* [Problem details]: State how many lines of the records contain the string "highly", and give no other information.

* [Source material]:
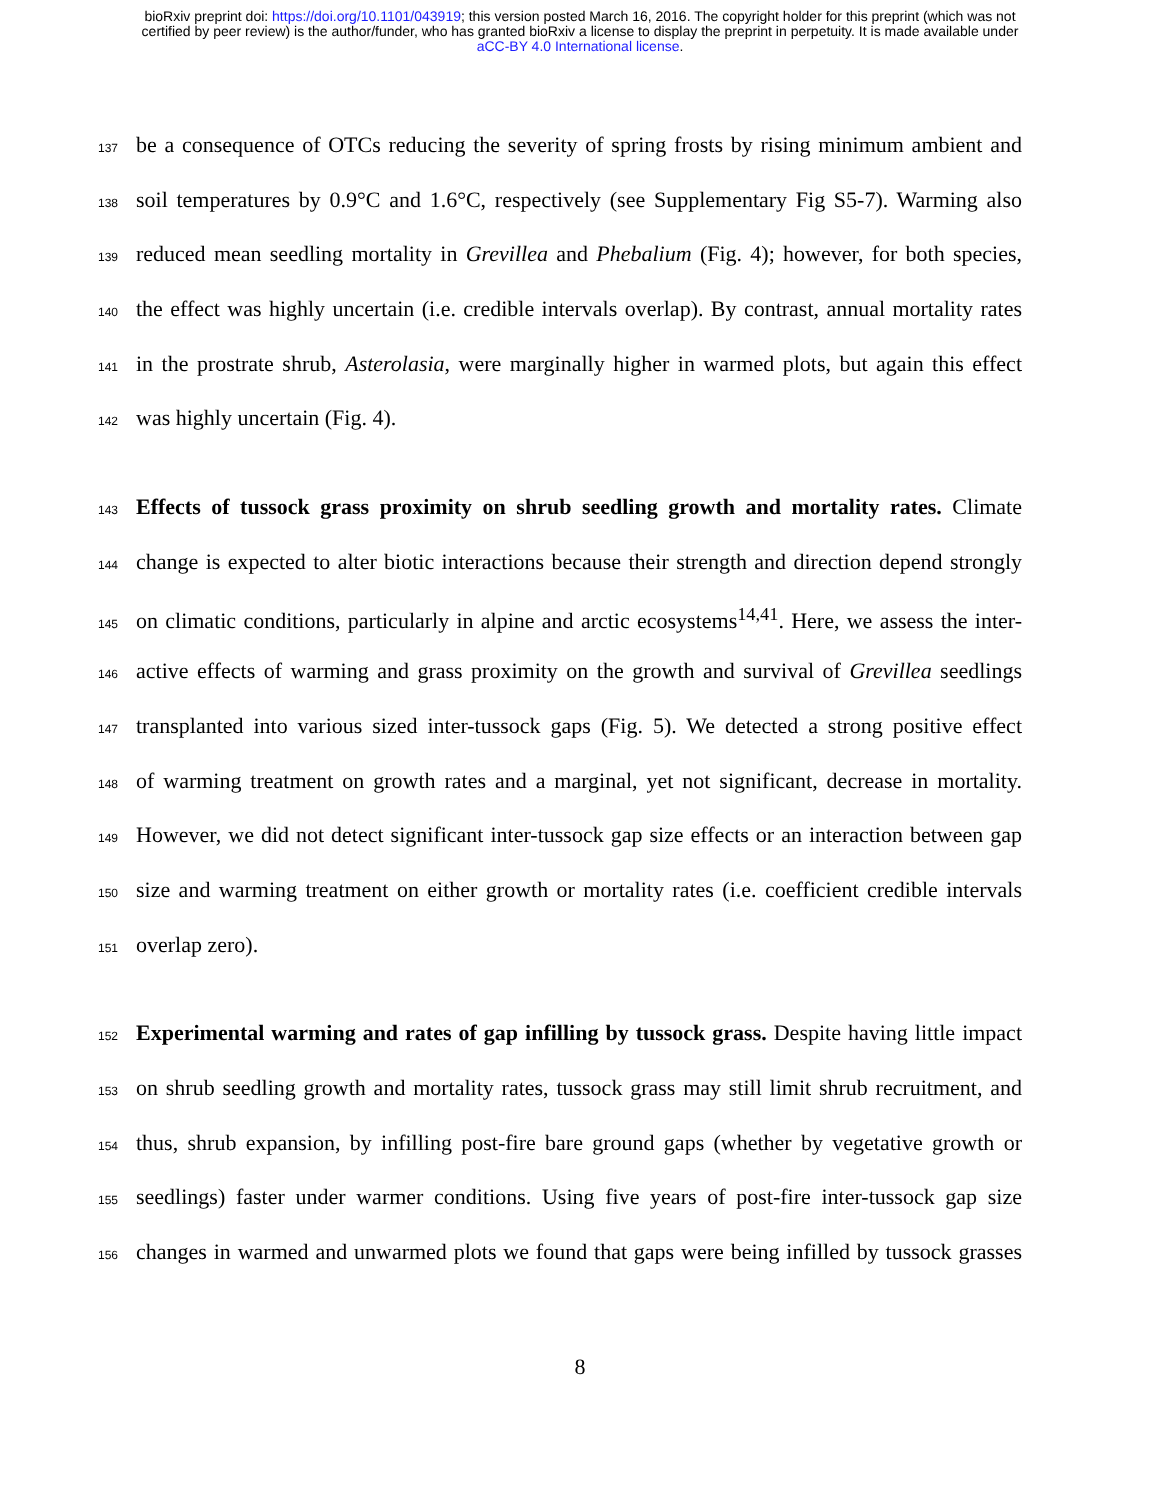bioRxiv preprint doi: https://doi.org/10.1101/043919; this version posted March 16, 2016. The copyright holder for this preprint (which was not
certified by peer review) is the author/funder, who has granted bioRxiv a license to display the preprint in perpetuity. It is made available under
aCC-BY 4.0 International license.
137 be a consequence of OTCs reducing the severity of spring frosts by rising minimum ambient and
138 soil temperatures by 0.9°C and 1.6°C, respectively (see Supplementary Fig S5-7). Warming also
139 reduced mean seedling mortality in Grevillea and Phebalium (Fig. 4); however, for both species,
140 the effect was highly uncertain (i.e. credible intervals overlap). By contrast, annual mortality rates
141 in the prostrate shrub, Asterolasia, were marginally higher in warmed plots, but again this effect
142 was highly uncertain (Fig. 4).
143 Effects of tussock grass proximity on shrub seedling growth and mortality rates. Climate
144 change is expected to alter biotic interactions because their strength and direction depend strongly
145 on climatic conditions, particularly in alpine and arctic ecosystems<sup>14,41</sup>. Here, we assess the inter-
146 active effects of warming and grass proximity on the growth and survival of Grevillea seedlings
147 transplanted into various sized inter-tussock gaps (Fig. 5). We detected a strong positive effect
148 of warming treatment on growth rates and a marginal, yet not significant, decrease in mortality.
149 However, we did not detect significant inter-tussock gap size effects or an interaction between gap
150 size and warming treatment on either growth or mortality rates (i.e. coefficient credible intervals
151 overlap zero).
152 Experimental warming and rates of gap infilling by tussock grass. Despite having little impact
153 on shrub seedling growth and mortality rates, tussock grass may still limit shrub recruitment, and
154 thus, shrub expansion, by infilling post-fire bare ground gaps (whether by vegetative growth or
155 seedlings) faster under warmer conditions. Using five years of post-fire inter-tussock gap size
156 changes in warmed and unwarmed plots we found that gaps were being infilled by tussock grasses
8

* [Answer to the exercise]: 2